Les armées occidentales bannissent WhatsApp >
Depuis le début de l'année, l'armée Suisse n'a plus le droit d'utiliser WhatsApp. D'abord, parce que la loi américaine « Cloud Act », à laquelle WhatsApp est soumise, permet aux autorités américaines d'accéder librement aux données stockées sur internet. Et puis, surtout, parce que WhatsApp, qui appartient à la société américaine Meta, est désormais peu imperméable avec Facebook et comporte de nombreuses failles de sécurité qui ont permis plusieurs vols de données.
L'armée française avait déjà anticipé sur ces différents problèmes. Les informations secret-défense ou confidentiel défense ne peuvent être échangées que sur des téléphones cryptés dont bénéficient les hauts gradés et les services de renseignements. Par ailleurs, il est recommandé à tous les militaires d'utiliser la messagerie instantanée Tchap, service créé et opéré par la direction interministérielle du numérique dans le cadre du programme d'accélération de la transformation numérique du service public.

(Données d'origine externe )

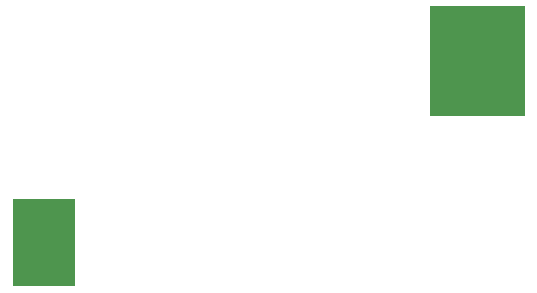
<source format=gbr>
%TF.GenerationSoftware,Altium Limited,Altium Designer,19.1.9 (167)*%
G04 Layer_Color=16711935*
%FSLAX26Y26*%
%MOIN*%
%TF.FileFunction,Other,Mechanical_5*%
%TF.Part,Single*%
G01*
G75*
G36*
X481000Y360701D02*
Y649299D01*
X689000D01*
Y360701D01*
X481000D01*
D02*
G37*
G36*
X2187000Y1292500D02*
X1873000D01*
Y927500D01*
X2187000D01*
Y1292500D01*
D02*
G37*
%TF.MD5,d7799abf420efbe4024bd6fd19093bc6*%
M02*

</source>
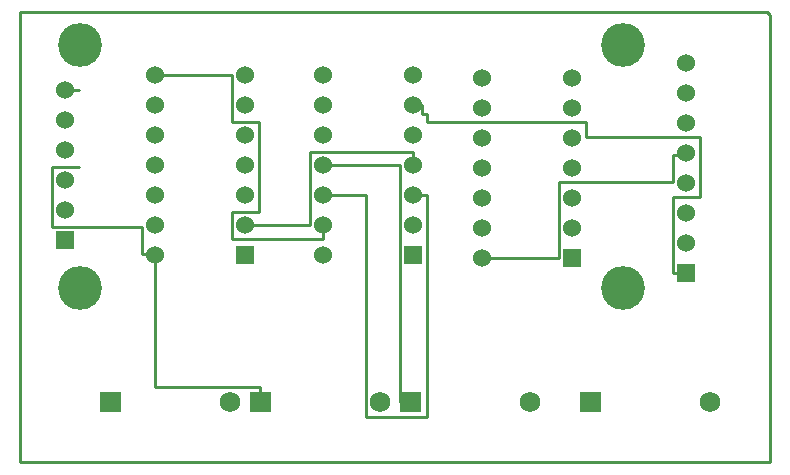
<source format=gbr>
G04 start of page 7 for group 5 idx 5 *
G04 Title: (unknown), bottom *
G04 Creator: pcb 4.2.2 *
G04 CreationDate: Sat Jan  4 21:18:30 2025 UTC *
G04 For: electronics *
G04 Format: Gerber/RS-274X *
G04 PCB-Dimensions (mil): 2500.00 1500.00 *
G04 PCB-Coordinate-Origin: lower left *
%MOIN*%
%FSLAX25Y25*%
%LNBOTTOM*%
%ADD54C,0.0280*%
%ADD53C,0.0380*%
%ADD52C,0.1200*%
%ADD51C,0.1460*%
%ADD50C,0.0600*%
%ADD49C,0.0001*%
%ADD48C,0.0680*%
%ADD47C,0.0100*%
G54D47*X45000Y69000D02*Y24900D01*
X80000Y24900D02*X45000D01*
X80000D02*Y20000D01*
X79500Y83500D02*X70500D01*
Y74500D01*
X0Y0D02*Y150000D01*
X19500Y124000D02*X15000D01*
X19500Y98500D02*X10500D01*
Y78500D01*
X40500Y78500D02*X10500D01*
X126500Y99000D02*X101000D01*
X96500Y79000D02*X75000D01*
X131000Y103500D02*X96500D01*
X131000D02*Y99000D01*
X40500Y78500D02*Y69500D01*
X45000Y69500D02*X40500D01*
X70500Y129000D02*X45000D01*
X70500D02*Y113500D01*
X79500Y113500D02*X70500D01*
X79500D02*Y83500D01*
X96500Y103500D02*Y79000D01*
X45000Y69500D02*Y69000D01*
X179500Y68000D02*X154000D01*
X250000Y0D02*X0D01*
X126500Y99000D02*Y24900D01*
X126600Y24900D02*X126500D01*
X126600D02*Y20000D01*
X130000Y20000D02*X126600D01*
X135500Y15100D02*X115100D01*
X135500Y89000D02*Y15100D01*
X101000Y74500D02*X70500D01*
X101000Y79000D02*Y74500D01*
X115100Y89000D02*X101000D01*
X115100D02*Y15100D01*
X135500Y89000D02*X131000D01*
X179500Y93500D02*Y68000D01*
X222000Y63000D02*X217500D01*
Y88500D02*Y63000D01*
X226500Y88500D02*X217500D01*
X226500Y108500D02*Y88500D01*
X250000Y149000D02*Y0D01*
X217500Y93500D02*X179500D01*
X217500Y102500D02*Y93500D01*
X222000Y102500D02*X217500D01*
X222000Y103000D02*Y102500D01*
X226500Y108500D02*X188500D01*
Y113500D02*Y108500D01*
X188500Y113500D02*X135500D01*
Y116000D02*Y113500D01*
X135500Y116000D02*X134000D01*
Y119000D02*Y116000D01*
X134000Y119000D02*X131000D01*
X0Y150000D02*X249000D01*
X250000Y149000D01*
G54D48*X230000Y20000D03*
G54D49*G36*
X219000Y66000D02*Y60000D01*
X225000D01*
Y66000D01*
X219000D01*
G37*
G54D50*X222000Y73000D03*
Y83000D03*
Y93000D03*
Y103000D03*
Y113000D03*
Y123000D03*
Y133000D03*
G54D49*G36*
X126600Y23400D02*Y16600D01*
X133400D01*
Y23400D01*
X126600D01*
G37*
G54D48*X170000Y20000D03*
X120000D03*
G54D49*G36*
X186600Y23400D02*Y16600D01*
X193400D01*
Y23400D01*
X186600D01*
G37*
G36*
X181000Y71000D02*Y65000D01*
X187000D01*
Y71000D01*
X181000D01*
G37*
G54D50*X184000Y78000D03*
Y88000D03*
Y98000D03*
Y108000D03*
Y118000D03*
Y128000D03*
X154000D03*
X101000Y129000D03*
X154000Y118000D03*
X101000Y119000D03*
Y109000D03*
Y99000D03*
Y89000D03*
X154000Y108000D03*
Y98000D03*
Y88000D03*
Y78000D03*
Y68000D03*
G54D49*G36*
X128000Y72000D02*Y66000D01*
X134000D01*
Y72000D01*
X128000D01*
G37*
G54D50*X101000Y69000D03*
X131000Y79000D03*
X101000D03*
X131000Y89000D03*
Y99000D03*
Y109000D03*
Y119000D03*
Y129000D03*
G54D49*G36*
X26600Y23400D02*Y16600D01*
X33400D01*
Y23400D01*
X26600D01*
G37*
G36*
X76600D02*Y16600D01*
X83400D01*
Y23400D01*
X76600D01*
G37*
G54D48*X70000Y20000D03*
G54D49*G36*
X72000Y72000D02*Y66000D01*
X78000D01*
Y72000D01*
X72000D01*
G37*
G54D50*X75000Y79000D03*
Y89000D03*
Y99000D03*
Y109000D03*
Y119000D03*
Y129000D03*
G54D49*G36*
X12000Y77000D02*Y71000D01*
X18000D01*
Y77000D01*
X12000D01*
G37*
G54D50*X15000Y84000D03*
Y94000D03*
Y104000D03*
Y114000D03*
Y124000D03*
X45000Y129000D03*
Y119000D03*
Y109000D03*
Y99000D03*
Y89000D03*
Y79000D03*
Y69000D03*
G54D51*X201000Y58000D03*
Y139000D03*
X20000D03*
Y58000D03*
G54D52*G54D53*G54D54*G54D53*G54D54*G54D53*G54D54*G54D53*G54D54*M02*

</source>
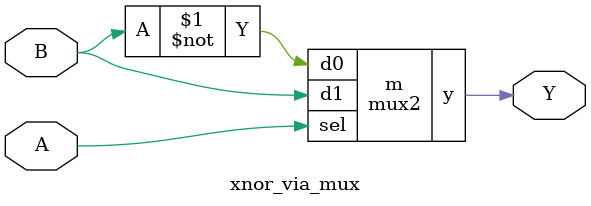
<source format=v>
module mux2 (
	input  wire sel,
	input  wire d0,
	input  wire d1,
	output wire y
);
	assign y = sel ? d1 : d0;
endmodule

// AND:(A & B)
module and_via_mux(input A, input B, output Y);
mux2 m(.sel(A), .d0(1'b0), .d1(B), .y(Y));
endmodule

// OR:(A | B)
module or_via_mux(input A, input B, output Y);
  mux2 m(.sel(A), .d0(B), .d1(1'b1), .y(Y));
endmodule

// NAND: ~(A & B)
module nand_via_mux(input A, input B, output Y);
  mux2 m(.sel(A), .d0(1'b1), .d1(~B), .y(Y));
endmodule

// NOR: ~(A | B)
module nor_via_mux(input A, input B, output Y);
  mux2 m(.sel(A), .d0(~B), .d1(1'b0), .y(Y));
endmodule

// XOR: A ^ B
module xor_via_mux(input A, input B, output Y);
  mux2 m(.sel(A), .d0(B), .d1(~B), .y(Y));
endmodule

// XNOR: A ~^ B
module xnor_via_mux(input A, input B, output Y);
  mux2 m(.sel(A), .d0(~B), .d1(B), .y(Y));
endmodule


</source>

L'armée Suisse utilise depuis quelques jours la messagerie instantanée Threema, dont le siège est à Pfäffikon dans le canton de Schwytz, non soumise au « Cloud Act » américain et qui peut être utilisée de manière anonyme. Par ailleurs, elle est conforme au règlement européen sur la protection des données. Threema, qui revendiquait en 2020 plus de 8 millions d'utilisateurs, dont 2 millions de comptes professionnels, indique ne pas être financé par de la publicité et ne pas collecter de données personnelles de ses clients.